A deadline in Florida for city and county leaders and a warning shot.
Local governments have until October 1 to kick certain gun-carrying laws off the books, laws that block people like Nester Mendez from carrying their guns into public parks and even public buildings.
"Some people will fly off the handle and some people are easily-tempered, as they say, so I can see where it can be a hazard, but, you know, if that's the law, then we should learn to live with it somehow or another," Mendez said.
Local officials can be fined and even removed from office by the governor. Supporters point out, it's not like just anybody can walk around with a gun. Under state law, to carry a gun in public you have to hold a concealed weapon permit anyway.
Caught in the crosshairs of a debate over individual liberty versus public safety, local politicians now may have no choice but to back down on the law, but that doesn't mean the debate won't rage on.
Donna Davis is more than happy to let lawmakers know she's furious about their crackdown on local governments.
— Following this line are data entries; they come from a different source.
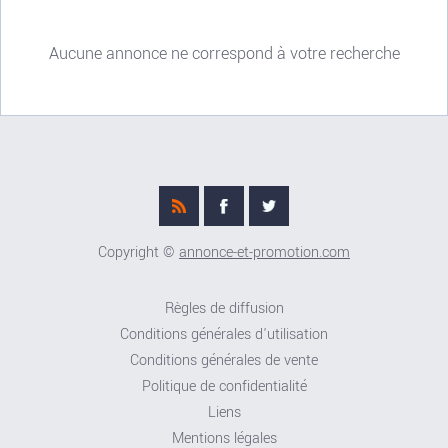
Aucune annonce ne correspond à votre recherche
Copyright ©
annonce-et-promotion.com
Règles de diffusion
Conditions générales d'utilisation
Conditions générales de vente
Politique de confidentialité
Liens
Mentions légales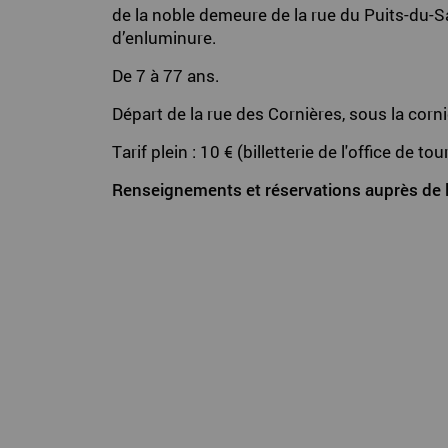
de la noble demeure de la rue du Puits-du-
d’enluminure.
De 7 à 77 ans.
Départ de la rue des Cornières, sous la corn
Tarif plein : 10 € (billetterie de l'office de to
Renseignements et réservations auprès de l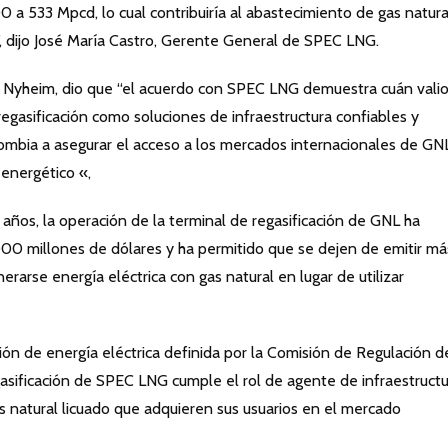
0 a 533 Mpcd, lo cual contribuiría al abastecimiento de gas natura
, dijo José María Castro, Gerente General de SPEC LNG.
k Nyheim, dio que “el acuerdo con SPEC LNG demuestra cuán vali
egasificación como soluciones de infraestructura confiables y
ombia a asegurar el acceso a los mercados internacionales de GN
 energético «,
 años, la operación de la terminal de regasificación de GNL ha
000 millones de dólares y ha permitido que se dejen de emitir má
rarse energía eléctrica con gas natural en lugar de utilizar
ón de energía eléctrica definida por la Comisión de Regulación d
gasificación de SPEC LNG cumple el rol de agente de infraestruct
gas natural licuado que adquieren sus usuarios en el mercado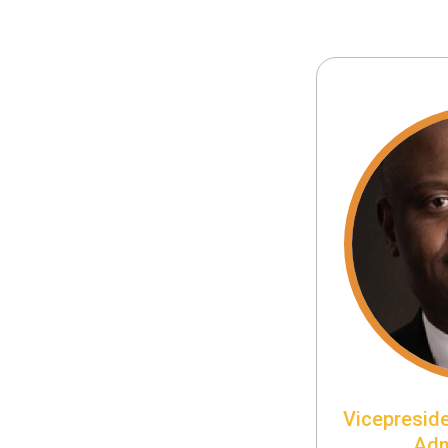
Vicepresid
Adm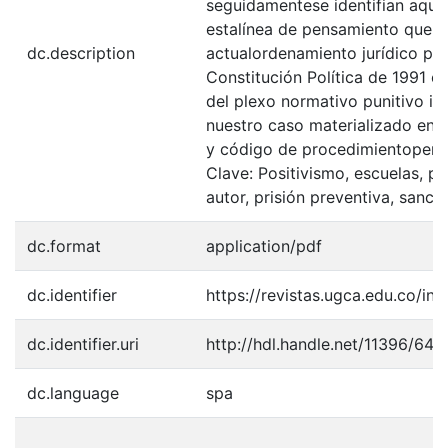
seguidamentese identifian aquel
estalínea de pensamiento que s
dc.description
actualordenamiento jurídico pe
Constitución Política de 1991 c
del plexo normativo punitivo im
nuestro caso materializado en 
y código de procedimientopena
Clave: Positivismo, escuelas, p
autor, prisión preventiva, sanci
dc.format
application/pdf
dc.identifier
https://revistas.ugca.edu.co/in
dc.identifier.uri
http://hdl.handle.net/11396/647
dc.language
spa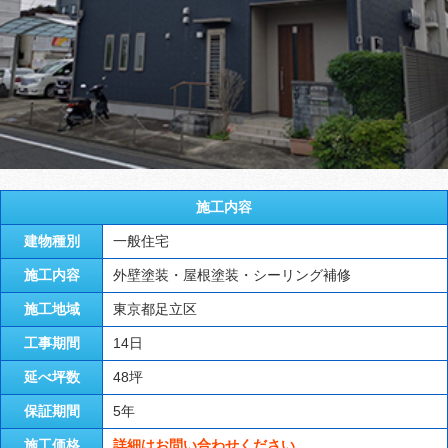
施工内容
建物種別
一般住宅
施工内容
外壁塗装・屋根塗装・シーリング補修
施工地域
東京都足立区
工事期間
14日
延べ坪数
48坪
保証期間
5年
施工価格
詳細はお問い合わせください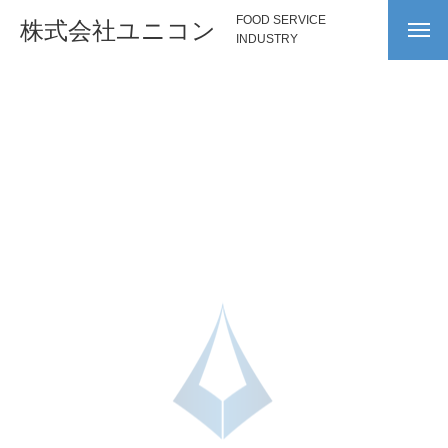
FOOD SERVICE
株式会社ユニコン
INDUSTRY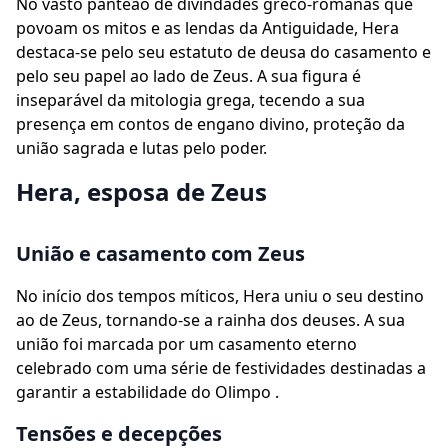
No vasto panteão de divindades greco-romanas que
povoam os mitos e as lendas da Antiguidade, Hera
destaca-se pelo seu estatuto de deusa do casamento e
pelo seu papel ao lado de Zeus. A sua figura é
inseparável da mitologia grega, tecendo a sua
presença em contos de engano divino, proteção da
união sagrada e lutas pelo poder.
Hera, esposa de Zeus
União e casamento com Zeus
No início dos tempos míticos, Hera uniu o seu destino
ao de Zeus, tornando-se a rainha dos deuses. A sua
união foi marcada por um casamento eterno
celebrado com uma série de festividades destinadas a
garantir a estabilidade do Olimpo .
Tensões e decepções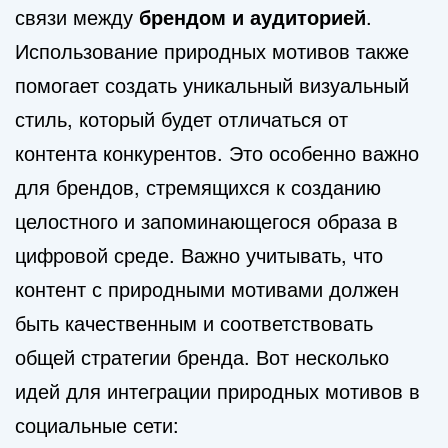
связи между
брендом и аудиторией
.
Использование природных мотивов также
помогает создать уникальный визуальный
стиль, который будет отличаться от
контента конкурентов. Это особенно важно
для брендов, стремящихся к созданию
целостного и запоминающегося образа в
цифровой среде. Важно учитывать, что
контент с природными мотивами должен
быть качественным и соответствовать
общей стратегии бренда. Вот несколько
идей для интеграции природных мотивов в
социальные сети: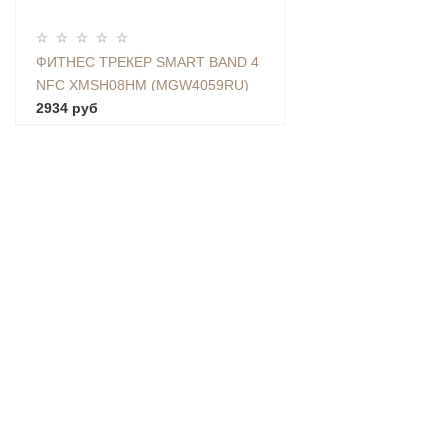
ФИТНЕС ТРЕКЕР SMART BAND 4
NFC XMSH08HM (MGW4059RU)
2934 руб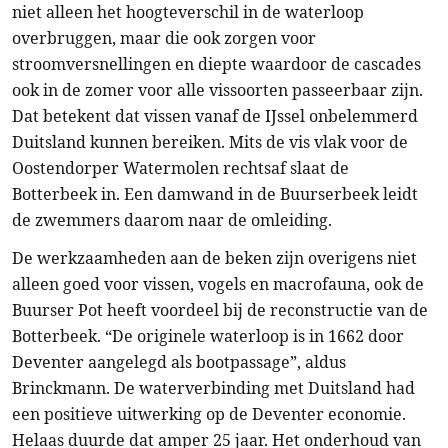
niet alleen het hoogteverschil in de waterloop
overbruggen, maar die ook zorgen voor
stroomversnellingen en diepte waardoor de cascades
ook in de zomer voor alle vissoorten passeerbaar zijn.
Dat betekent dat vissen vanaf de IJssel onbelemmerd
Duitsland kunnen bereiken. Mits de vis vlak voor de
Oostendorper Watermolen rechtsaf slaat de
Botterbeek in. Een damwand in de Buurserbeek leidt
de zwemmers daarom naar de omleiding.
De werkzaamheden aan de beken zijn overigens niet
alleen goed voor vissen, vogels en macrofauna, ook de
Buurser Pot heeft voordeel bij de reconstructie van de
Botterbeek. “De originele waterloop is in 1662 door
Deventer aangelegd als bootpassage”, aldus
Brinckmann. De waterverbinding met Duitsland had
een positieve uitwerking op de Deventer economie.
Helaas duurde dat amper 25 jaar. Het onderhoud van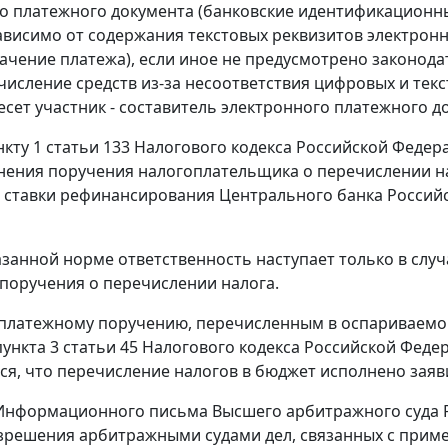
о платежного документа (банковские идентификационны
зависимо от содержания текстовых реквизитов электро
начение платежа), если иное не предусмотрено законод
числение средств из-за несоответствия цифровых и тек
есет участник - составитель электронного платежного д
нкту 1 статьи 133
Налогового кодекса Российской Федер
нения поручения налогоплательщика о перечислении на
й
ставки рефинансирования
Центрального банка Российс
азанной норме ответственность наступает только в сл
поручения о перечислении налога.
платежному поручению, перечисленным в оспариваемом
пункта 3 статьи 45
Налогового кодекса Российской Федер
ся, что перечисление налогов в бюджет исполнено заявит
нформационного письма Высшего арбитражного суда Ро
зрешения арбитражными судами дел, связанных с прим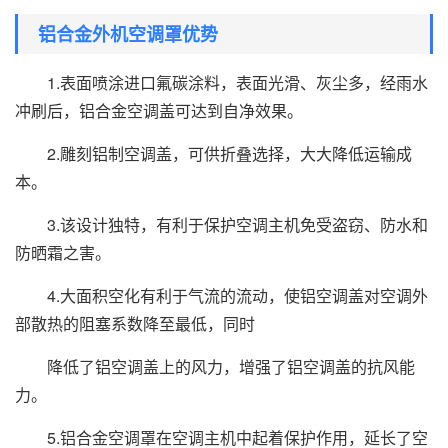
铝合金外机空调罩优势
1.表面喷涂进口氟碳涂料，表面光滑、灰尘多，经雨水
冲刷后，铝合金空调盖可达到自净效果。
2.雕刻铝制空调盖，可供折叠选择，大大降低运输成
本。
3.该设计独特，有利于保护空调主机免受盗窃、防水和
防晒霜之害。
4.大面积空化有利于气流的流动，使铝空调盖对空调外
部散热的阻塞系数降至最低，同时
降低了铝空调盖上的风力，增强了铝空调盖的抗风能
力。
5.
铝合金空调罩
在空调主机中起着保护作用，延长了空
For her, a walk in the park may soon become anything but.
"There are too many guns around already," she said. "We don't need more, and in a public place like that, I'd like to feel safe if I'm going to the park. If there's a gun there, I don't want to be there."
But Nester says it all comes down to who's holding the gun. Someone who's responsible could actually help improve public safety, and he has one simple message for City Hall.
"You'd better obey the law or you may be put out of office, and rightfully so!"
It's a legal and political showdown, and local governments may have no choice but to holster their laws.
Under the ban passed by lawmakers this spring, local officials can be fined up to $5,000 if they refuse to repeal their gun control laws. That's on top of a possible removal from office.